The state Game, Fish and Parks Commission passed an emergency ban on June 8.
The rule prohibits people bringing firewood in from areas where emerald ash borers have been found. The ban covers state parks, recreation areas, lakeside use areas, nature areas and recreation trails in South Dakota.
The restriction applies to firewood from places the state Department of Agriculture quarantined because of the insect.
The rule also prohibits firewood from other states.
The commission approved an exception for firewood with a label certifying it has been treated for emerald ash borer.
The insect and larva have been found in firewood.
State camping areas sell firewood for $5 per bundle that is free of ash borers.
Emerald ash borers were found in Sioux Falls in May. It was the first time the invasive species was discovered in South Dakota — the 33rd state in which it has been confirmed.
State agriculture officials quarantined Minnehaha County and parts of Lincoln and Turner counties.

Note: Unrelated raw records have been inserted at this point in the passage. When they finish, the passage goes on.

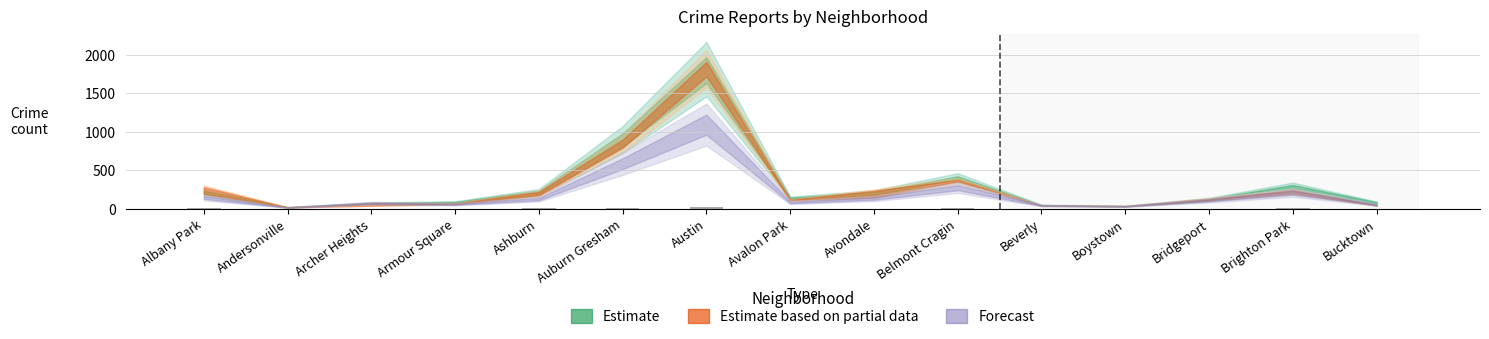

What is the minimum value shown in the chart?

14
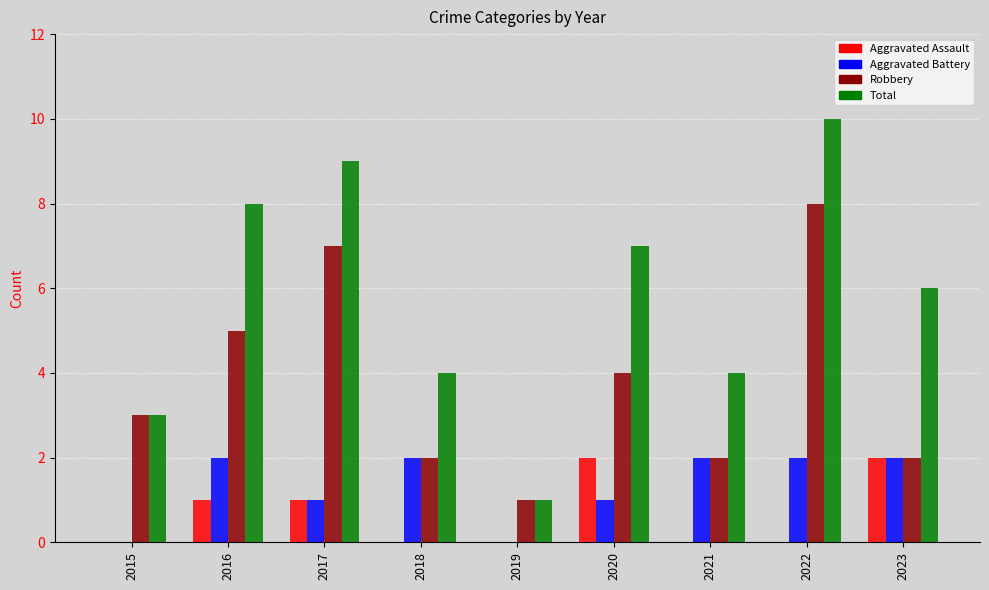

What is the maximum value for Total?

10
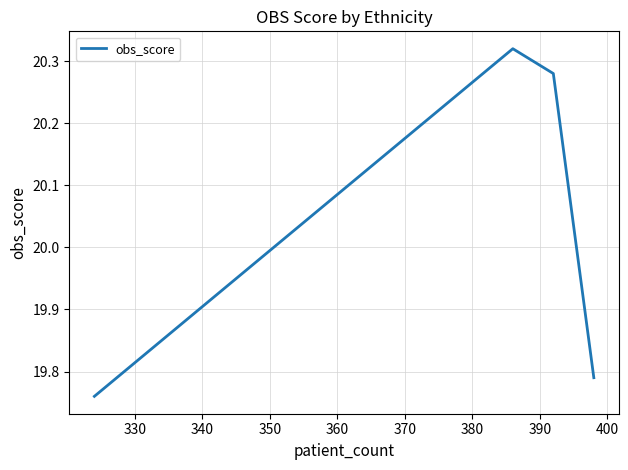

True or false: the data has more than 1 interior local peaks.

False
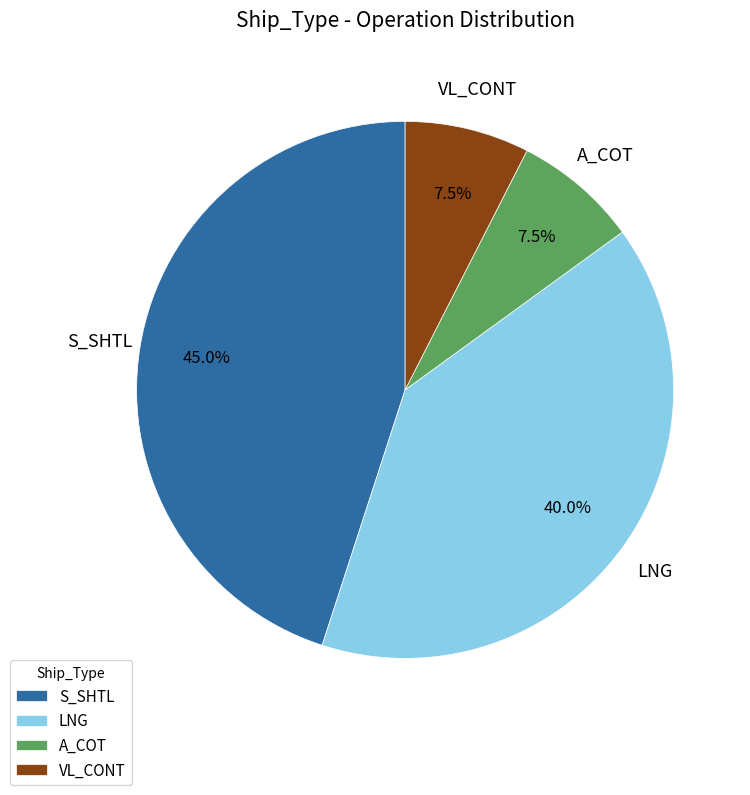

Do S_SHTL and VL_CONT together represent more than half of the pie?

Yes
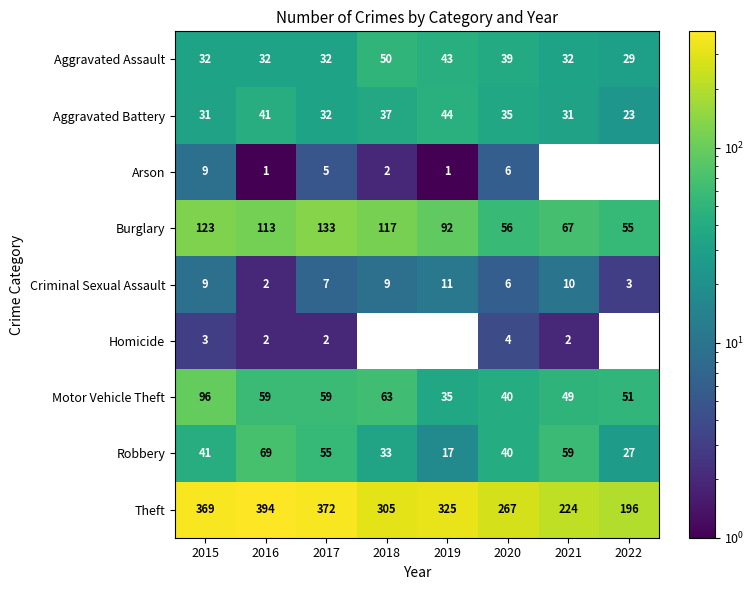

Is the value of Arson at 2016 greater than the value of Aggravated Assault at 2017?

No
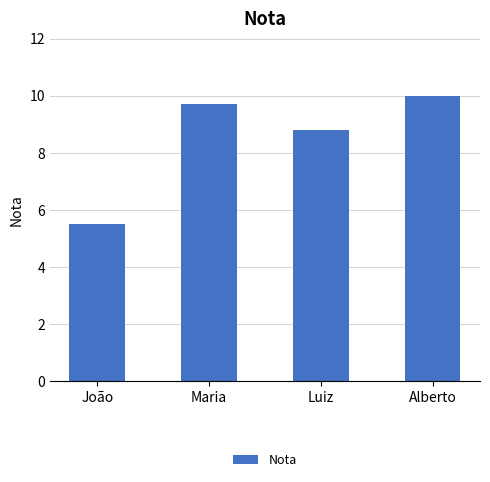

Are the bars grouped side by side (vs. stacked)?

No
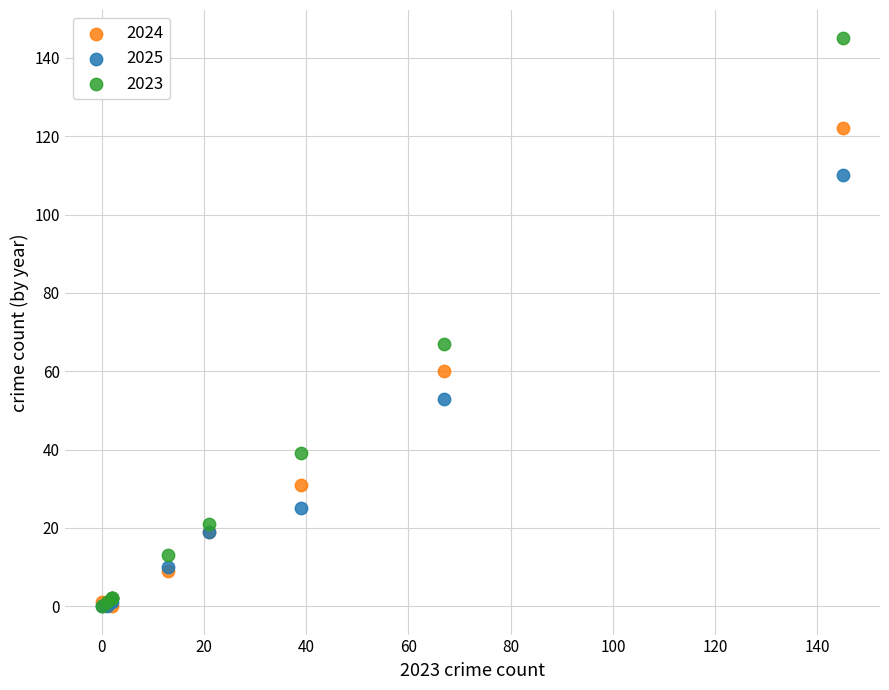

In the 2025 series, what Y value is closest to 55?

53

The bug eats into ash trees. The insects are most active from about Memorial Day to Labor Day. They typically need four summers to kill an ash tree.
“Clearly there’s an emergency, based on the information,” Commissioner Gary Jensen of Rapid City said.

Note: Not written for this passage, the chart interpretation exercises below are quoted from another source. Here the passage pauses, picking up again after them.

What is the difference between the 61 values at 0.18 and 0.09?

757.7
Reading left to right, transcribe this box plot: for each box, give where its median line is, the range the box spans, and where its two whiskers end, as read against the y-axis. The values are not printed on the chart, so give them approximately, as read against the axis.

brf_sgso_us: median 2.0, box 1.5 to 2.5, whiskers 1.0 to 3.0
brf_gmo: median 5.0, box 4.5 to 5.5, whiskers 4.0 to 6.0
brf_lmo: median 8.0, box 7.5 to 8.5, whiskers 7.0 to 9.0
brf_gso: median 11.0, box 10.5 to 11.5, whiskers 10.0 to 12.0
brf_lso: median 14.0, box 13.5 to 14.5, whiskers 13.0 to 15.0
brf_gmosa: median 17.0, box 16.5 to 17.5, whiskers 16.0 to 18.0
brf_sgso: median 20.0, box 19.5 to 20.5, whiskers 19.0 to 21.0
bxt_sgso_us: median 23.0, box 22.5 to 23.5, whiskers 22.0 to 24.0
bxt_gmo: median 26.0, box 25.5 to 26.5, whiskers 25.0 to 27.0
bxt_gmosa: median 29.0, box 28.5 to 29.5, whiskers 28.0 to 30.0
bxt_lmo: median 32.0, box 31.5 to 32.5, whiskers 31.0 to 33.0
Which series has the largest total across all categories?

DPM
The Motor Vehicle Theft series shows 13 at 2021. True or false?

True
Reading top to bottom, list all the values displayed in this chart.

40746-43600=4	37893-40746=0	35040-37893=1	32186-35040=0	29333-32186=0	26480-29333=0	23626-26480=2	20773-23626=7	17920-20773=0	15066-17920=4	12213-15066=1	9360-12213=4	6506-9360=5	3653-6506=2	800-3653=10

State Parks and Recreation Division staff members presented the emergency rule on June 7. The commission unanimously approved a rewritten version on June 8.
The commission also formally proposed a permanent rule with identical language. A public hearing is July 11 in Pierre.
The insect began in Michigan in about 2000, according to Al Nedved, a deputy director for the state Parks and Recreation Division.
Green ash comprise about 25 percent of trees in South Dakota state parks, Nedved said.
Ash trees of almost every type would die unless they have been professionally treated, according to Brenda Sievers, the state’s plant industry program manager.
She said most homeowners aren’t able to apply treatment except on small ash trees.
“It will spread across the state. There’s nothing much we can do about it,” Sievers said. “It could take up to 20 years to spread across the entire state.”
Larvae feed under the bark, she said, and moving logs or even chips from infested trees could further spread the ash borer.
The plan at state parks and recreation areas calls for unlabeled firewood to be placed in a closed container and burned, according to Bob Schneider, a deputy director for the Parks Division. He said the goal is to keep ash borers out of public areas as long as possible so other species of trees have more time to grow.